[[ Source material open ]]
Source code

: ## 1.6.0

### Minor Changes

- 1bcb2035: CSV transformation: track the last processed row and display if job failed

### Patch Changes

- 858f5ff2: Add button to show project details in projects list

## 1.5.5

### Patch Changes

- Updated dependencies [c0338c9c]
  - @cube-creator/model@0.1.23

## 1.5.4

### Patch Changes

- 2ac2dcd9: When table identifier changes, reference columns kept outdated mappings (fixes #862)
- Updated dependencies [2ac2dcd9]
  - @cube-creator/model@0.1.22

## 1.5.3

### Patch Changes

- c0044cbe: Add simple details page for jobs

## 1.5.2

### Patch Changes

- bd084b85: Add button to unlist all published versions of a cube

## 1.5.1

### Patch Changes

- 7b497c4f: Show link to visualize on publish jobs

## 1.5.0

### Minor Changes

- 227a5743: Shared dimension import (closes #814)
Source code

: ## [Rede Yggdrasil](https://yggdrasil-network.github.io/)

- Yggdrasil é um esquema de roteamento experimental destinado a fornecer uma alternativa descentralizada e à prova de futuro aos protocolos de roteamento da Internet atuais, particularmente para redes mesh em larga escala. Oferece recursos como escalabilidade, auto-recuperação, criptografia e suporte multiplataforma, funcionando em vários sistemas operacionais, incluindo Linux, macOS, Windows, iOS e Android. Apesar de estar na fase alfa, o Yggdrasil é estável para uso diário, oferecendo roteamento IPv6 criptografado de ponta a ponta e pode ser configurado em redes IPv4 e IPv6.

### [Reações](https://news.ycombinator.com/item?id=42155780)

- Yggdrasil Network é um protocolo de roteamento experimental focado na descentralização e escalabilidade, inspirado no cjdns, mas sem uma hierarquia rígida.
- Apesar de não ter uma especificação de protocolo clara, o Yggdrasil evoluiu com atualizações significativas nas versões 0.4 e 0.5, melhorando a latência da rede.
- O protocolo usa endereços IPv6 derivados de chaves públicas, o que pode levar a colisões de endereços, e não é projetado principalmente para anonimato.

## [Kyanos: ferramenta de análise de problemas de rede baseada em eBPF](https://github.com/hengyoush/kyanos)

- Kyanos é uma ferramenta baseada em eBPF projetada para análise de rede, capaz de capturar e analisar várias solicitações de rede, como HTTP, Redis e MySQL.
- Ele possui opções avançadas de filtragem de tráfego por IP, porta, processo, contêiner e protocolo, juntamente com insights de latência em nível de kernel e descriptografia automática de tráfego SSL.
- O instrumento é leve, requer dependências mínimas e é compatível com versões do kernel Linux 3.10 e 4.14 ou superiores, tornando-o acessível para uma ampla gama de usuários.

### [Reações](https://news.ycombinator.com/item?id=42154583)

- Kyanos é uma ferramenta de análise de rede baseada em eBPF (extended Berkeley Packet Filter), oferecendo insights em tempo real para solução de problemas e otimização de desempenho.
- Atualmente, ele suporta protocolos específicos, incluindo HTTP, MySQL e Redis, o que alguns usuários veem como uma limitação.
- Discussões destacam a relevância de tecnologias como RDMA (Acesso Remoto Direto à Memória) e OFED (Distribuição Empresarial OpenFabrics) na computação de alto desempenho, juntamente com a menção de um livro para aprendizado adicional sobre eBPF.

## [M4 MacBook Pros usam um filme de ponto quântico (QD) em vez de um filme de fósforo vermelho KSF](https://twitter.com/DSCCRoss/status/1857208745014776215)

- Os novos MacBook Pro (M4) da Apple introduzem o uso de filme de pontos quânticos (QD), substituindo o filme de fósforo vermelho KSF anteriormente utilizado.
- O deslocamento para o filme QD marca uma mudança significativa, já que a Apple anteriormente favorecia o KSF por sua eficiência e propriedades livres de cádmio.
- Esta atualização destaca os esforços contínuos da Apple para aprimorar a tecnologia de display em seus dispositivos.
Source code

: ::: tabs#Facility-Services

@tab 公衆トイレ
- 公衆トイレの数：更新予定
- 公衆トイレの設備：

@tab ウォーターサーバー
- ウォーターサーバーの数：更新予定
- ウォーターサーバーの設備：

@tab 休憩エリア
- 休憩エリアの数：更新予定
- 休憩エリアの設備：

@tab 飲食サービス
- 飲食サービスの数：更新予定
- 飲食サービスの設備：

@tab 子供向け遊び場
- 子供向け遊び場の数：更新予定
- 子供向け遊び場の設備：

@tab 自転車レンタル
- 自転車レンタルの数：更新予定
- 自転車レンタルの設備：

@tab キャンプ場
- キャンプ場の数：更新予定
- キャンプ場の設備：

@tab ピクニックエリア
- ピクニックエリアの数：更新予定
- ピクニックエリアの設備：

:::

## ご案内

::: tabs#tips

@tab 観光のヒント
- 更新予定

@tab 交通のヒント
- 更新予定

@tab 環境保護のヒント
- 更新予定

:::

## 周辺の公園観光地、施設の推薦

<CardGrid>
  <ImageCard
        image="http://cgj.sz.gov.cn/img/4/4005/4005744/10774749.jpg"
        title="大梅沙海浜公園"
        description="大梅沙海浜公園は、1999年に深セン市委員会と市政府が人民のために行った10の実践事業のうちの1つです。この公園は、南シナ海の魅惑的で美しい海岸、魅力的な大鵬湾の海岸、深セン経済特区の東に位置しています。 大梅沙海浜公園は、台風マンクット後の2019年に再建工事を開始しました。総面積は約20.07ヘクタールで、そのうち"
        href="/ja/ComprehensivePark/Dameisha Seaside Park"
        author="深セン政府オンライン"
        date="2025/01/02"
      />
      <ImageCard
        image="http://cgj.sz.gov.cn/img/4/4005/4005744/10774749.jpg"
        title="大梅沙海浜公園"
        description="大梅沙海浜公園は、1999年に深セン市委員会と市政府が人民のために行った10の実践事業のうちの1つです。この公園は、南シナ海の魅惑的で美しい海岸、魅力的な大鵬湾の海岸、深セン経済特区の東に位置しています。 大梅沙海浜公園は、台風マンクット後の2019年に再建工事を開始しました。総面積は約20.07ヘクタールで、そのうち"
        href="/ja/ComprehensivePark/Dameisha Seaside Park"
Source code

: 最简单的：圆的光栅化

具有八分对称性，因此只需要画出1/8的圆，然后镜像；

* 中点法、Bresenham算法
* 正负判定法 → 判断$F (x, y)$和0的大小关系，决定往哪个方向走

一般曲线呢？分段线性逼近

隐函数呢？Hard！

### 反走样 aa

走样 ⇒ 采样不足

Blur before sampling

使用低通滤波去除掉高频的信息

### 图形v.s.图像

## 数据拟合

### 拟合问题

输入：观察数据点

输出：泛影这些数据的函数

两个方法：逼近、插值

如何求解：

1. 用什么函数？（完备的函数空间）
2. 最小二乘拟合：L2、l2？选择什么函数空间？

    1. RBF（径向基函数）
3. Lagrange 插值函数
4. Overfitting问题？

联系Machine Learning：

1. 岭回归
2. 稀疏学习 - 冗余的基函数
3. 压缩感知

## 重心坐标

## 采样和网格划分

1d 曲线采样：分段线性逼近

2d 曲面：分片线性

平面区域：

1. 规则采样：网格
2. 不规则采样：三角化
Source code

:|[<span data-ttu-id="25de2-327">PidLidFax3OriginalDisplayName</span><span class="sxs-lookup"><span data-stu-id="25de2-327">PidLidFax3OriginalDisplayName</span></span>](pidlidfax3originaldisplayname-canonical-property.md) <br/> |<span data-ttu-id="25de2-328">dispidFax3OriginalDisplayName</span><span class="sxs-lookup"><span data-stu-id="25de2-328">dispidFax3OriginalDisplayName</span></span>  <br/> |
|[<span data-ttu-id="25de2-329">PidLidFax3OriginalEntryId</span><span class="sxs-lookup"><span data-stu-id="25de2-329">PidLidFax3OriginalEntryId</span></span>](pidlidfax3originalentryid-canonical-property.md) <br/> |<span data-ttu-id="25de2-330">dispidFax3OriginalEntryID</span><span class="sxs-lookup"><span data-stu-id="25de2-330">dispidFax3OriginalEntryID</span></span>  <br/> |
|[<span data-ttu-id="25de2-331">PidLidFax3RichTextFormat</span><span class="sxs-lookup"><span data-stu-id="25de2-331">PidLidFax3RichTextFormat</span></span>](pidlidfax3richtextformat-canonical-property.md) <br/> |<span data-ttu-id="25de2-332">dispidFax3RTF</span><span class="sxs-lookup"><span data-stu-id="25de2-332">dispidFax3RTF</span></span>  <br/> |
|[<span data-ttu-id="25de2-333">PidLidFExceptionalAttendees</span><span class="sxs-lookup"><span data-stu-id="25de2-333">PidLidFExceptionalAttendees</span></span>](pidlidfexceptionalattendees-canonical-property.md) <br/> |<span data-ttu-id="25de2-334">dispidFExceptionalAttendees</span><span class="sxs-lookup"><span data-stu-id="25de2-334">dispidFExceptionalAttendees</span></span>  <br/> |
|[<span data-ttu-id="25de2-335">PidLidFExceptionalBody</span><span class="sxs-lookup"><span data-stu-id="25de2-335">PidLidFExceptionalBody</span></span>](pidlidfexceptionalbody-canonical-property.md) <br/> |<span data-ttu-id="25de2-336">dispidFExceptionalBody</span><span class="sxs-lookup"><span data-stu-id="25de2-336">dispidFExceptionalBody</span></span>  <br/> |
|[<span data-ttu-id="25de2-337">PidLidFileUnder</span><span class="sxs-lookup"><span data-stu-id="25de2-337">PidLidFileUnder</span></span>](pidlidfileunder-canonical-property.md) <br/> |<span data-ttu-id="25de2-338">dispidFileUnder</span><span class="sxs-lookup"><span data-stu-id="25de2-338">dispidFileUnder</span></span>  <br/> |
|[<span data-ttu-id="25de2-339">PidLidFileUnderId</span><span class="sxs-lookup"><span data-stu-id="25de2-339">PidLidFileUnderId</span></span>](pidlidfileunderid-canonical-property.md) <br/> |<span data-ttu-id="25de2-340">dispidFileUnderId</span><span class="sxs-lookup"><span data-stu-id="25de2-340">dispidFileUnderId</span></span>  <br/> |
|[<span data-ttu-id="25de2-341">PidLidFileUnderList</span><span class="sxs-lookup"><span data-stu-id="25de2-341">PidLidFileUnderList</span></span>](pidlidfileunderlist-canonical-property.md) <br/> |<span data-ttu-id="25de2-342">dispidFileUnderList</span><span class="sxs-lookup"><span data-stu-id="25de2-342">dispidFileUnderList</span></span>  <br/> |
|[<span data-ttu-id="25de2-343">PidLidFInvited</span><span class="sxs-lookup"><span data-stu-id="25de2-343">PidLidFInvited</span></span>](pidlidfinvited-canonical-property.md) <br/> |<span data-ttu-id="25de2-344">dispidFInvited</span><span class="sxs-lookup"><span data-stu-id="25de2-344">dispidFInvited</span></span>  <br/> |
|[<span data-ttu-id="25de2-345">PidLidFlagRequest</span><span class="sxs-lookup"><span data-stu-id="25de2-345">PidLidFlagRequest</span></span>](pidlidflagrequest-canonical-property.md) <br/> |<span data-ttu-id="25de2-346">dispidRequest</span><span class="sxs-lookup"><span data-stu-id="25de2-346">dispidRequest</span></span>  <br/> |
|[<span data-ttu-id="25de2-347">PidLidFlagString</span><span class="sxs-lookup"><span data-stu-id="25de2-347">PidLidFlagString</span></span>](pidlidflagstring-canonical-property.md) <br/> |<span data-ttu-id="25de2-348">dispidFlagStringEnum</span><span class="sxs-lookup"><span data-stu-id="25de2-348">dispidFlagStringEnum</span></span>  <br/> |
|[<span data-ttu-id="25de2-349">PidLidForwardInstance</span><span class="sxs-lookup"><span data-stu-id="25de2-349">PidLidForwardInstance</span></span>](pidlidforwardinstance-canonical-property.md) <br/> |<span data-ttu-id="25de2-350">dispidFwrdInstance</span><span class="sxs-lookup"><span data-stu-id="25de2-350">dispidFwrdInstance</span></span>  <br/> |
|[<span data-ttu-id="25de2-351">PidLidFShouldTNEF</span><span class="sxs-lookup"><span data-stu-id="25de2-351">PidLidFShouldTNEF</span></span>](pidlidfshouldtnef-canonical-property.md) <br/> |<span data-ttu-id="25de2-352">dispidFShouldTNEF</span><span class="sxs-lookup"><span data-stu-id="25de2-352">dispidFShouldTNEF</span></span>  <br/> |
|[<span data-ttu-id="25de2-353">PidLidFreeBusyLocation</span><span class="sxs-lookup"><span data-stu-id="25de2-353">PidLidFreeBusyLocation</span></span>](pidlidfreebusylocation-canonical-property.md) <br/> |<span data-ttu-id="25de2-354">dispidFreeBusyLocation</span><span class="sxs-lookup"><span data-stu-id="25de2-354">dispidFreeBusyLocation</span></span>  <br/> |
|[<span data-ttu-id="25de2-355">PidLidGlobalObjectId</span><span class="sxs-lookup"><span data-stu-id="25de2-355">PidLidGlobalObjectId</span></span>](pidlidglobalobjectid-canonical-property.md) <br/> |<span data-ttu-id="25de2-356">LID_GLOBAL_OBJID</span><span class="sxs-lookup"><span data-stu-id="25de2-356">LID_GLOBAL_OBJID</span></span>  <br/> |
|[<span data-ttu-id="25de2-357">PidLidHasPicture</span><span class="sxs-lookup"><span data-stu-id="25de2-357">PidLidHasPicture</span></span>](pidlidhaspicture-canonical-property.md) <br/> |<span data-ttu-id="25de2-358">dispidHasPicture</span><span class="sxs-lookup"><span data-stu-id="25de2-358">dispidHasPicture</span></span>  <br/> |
[[ Source material closed ]]
Across the records, count the lines that contain the word "anteriormente" and give that figure alone.

Response for this exercise:
2